Uno de los capítulos más significativos y conmovedores de la historia reciente de Tela está ligado a la defensa de su naturaleza. La península de Punta Sal, con sus playas vírgenes, su selva y su biodiversidad, estuvo amenazada por intereses que buscaban explotarla, y su protección se convirtió en una causa ambiental de alcance nacional.
La figura central de esa lucha fue Jeannette Kawas Fernández, una ambientalista hondureña, presidenta de la fundación dedicada a la protección de la zona (PROLANSATE), que encabezó la campaña para declarar Punta Sal área protegida y frenar la deforestación, la ocupación ilegal de tierras y la explotación del entorno. Gracias en buena medida a su esfuerzo, la zona fue declarada parque nacional.
Su activismo le costó la vida: el 6 de febrero de 1995, Jeannette Kawas fue asesinada en su casa, en un crimen vinculado a su lucha en defensa del medio ambiente. Su muerte conmocionó a Honduras y la convirtió en un símbolo del movimiento ecologista del país y en una mártir de la defensa de la naturaleza. En su honor, el parque nacional que protege Punta Sal fue rebautizado como Parque Nacional Jeannette Kawas. Su historia recuerda el alto precio que muchos defensores ambientales han pagado en la región, y da un peso especial a la visita a este lugar protegido.

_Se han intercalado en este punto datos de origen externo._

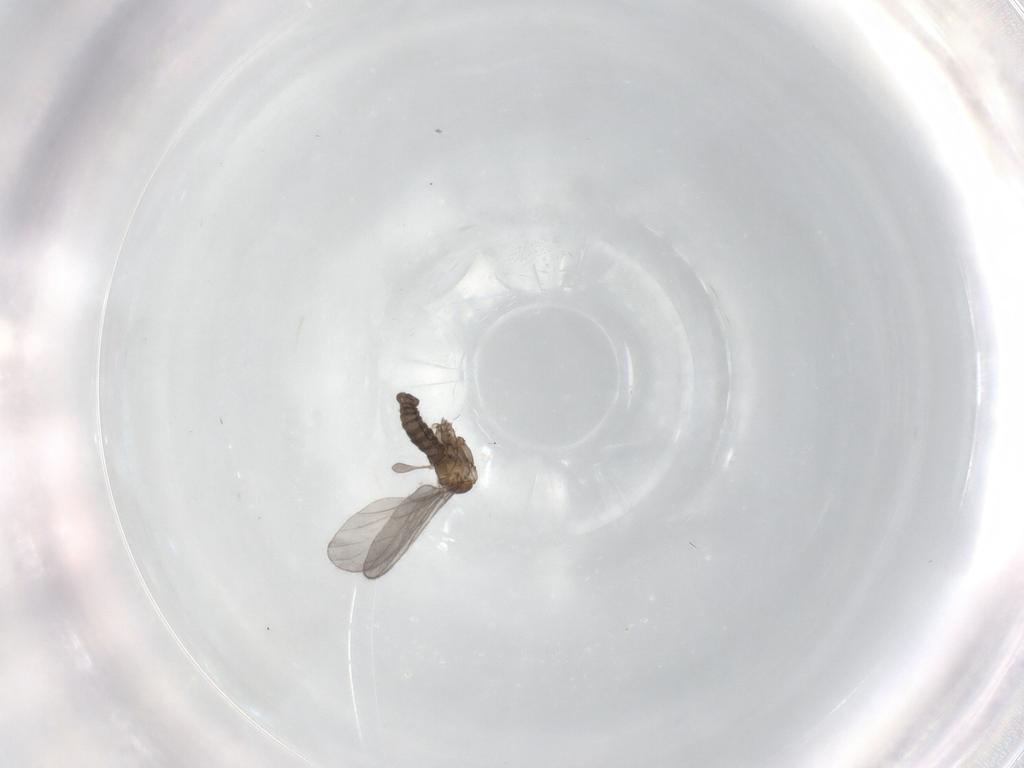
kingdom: Animalia
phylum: Arthropoda
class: Insecta
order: Diptera
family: Sciaridae
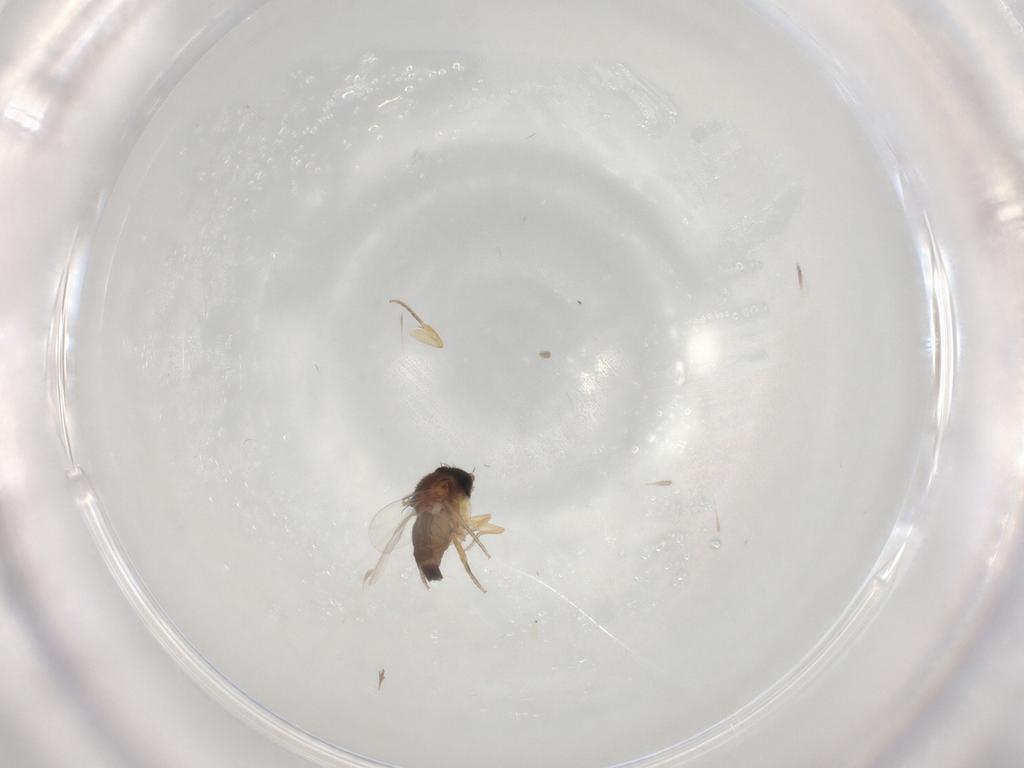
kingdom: Animalia
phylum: Arthropoda
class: Insecta
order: Diptera
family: Phoridae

A medida que avanzó el siglo XX, el peso del banano en la economía de Tela fue disminuyendo, como ocurrió en toda la costa norte de Honduras, afectado por plagas, cambios en el mercado y la reorganización de las compañías fruteras. La ciudad, que había crecido al ritmo de la fruta, tuvo que buscar nuevos horizontes económicos, y encontró en el turismo una vocación natural acorde a sus extraordinarios recursos.
Tela cuenta con algunas de las mejores y más accesibles playas del Caribe continental hondureño, y está rodeada de un patrimonio natural excepcional: el Parque Nacional Jeannette Kawas (Punta Sal), el Refugio de Vida Silvestre Punta Izopo y el Jardín Botánico Lancetilla, además de la rica cultura garífuna de los pueblos de la bahía. Esa combinación de playa, biodiversidad y cultura afrocaribeña la convirtió en un destino turístico atractivo, con un perfil más tranquilo y de naturaleza que el de la vecina La Ceiba.
Hoy Tela combina su herencia bananera (visible en su trazado y en legados como Lancetilla), su identidad caribeña y garífuna, y su apuesta por el turismo sostenible y de naturaleza. Se promociona como un destino donde es posible disfrutar del mar, explorar áreas protegidas únicas y conocer de cerca una de las culturas más vivas del país, en un ambiente sereno. Para el viajero que recorre la costa norte de Honduras, Tela representa el Caribe en su versión más equilibrada: bella, natural, cultural y sin masas.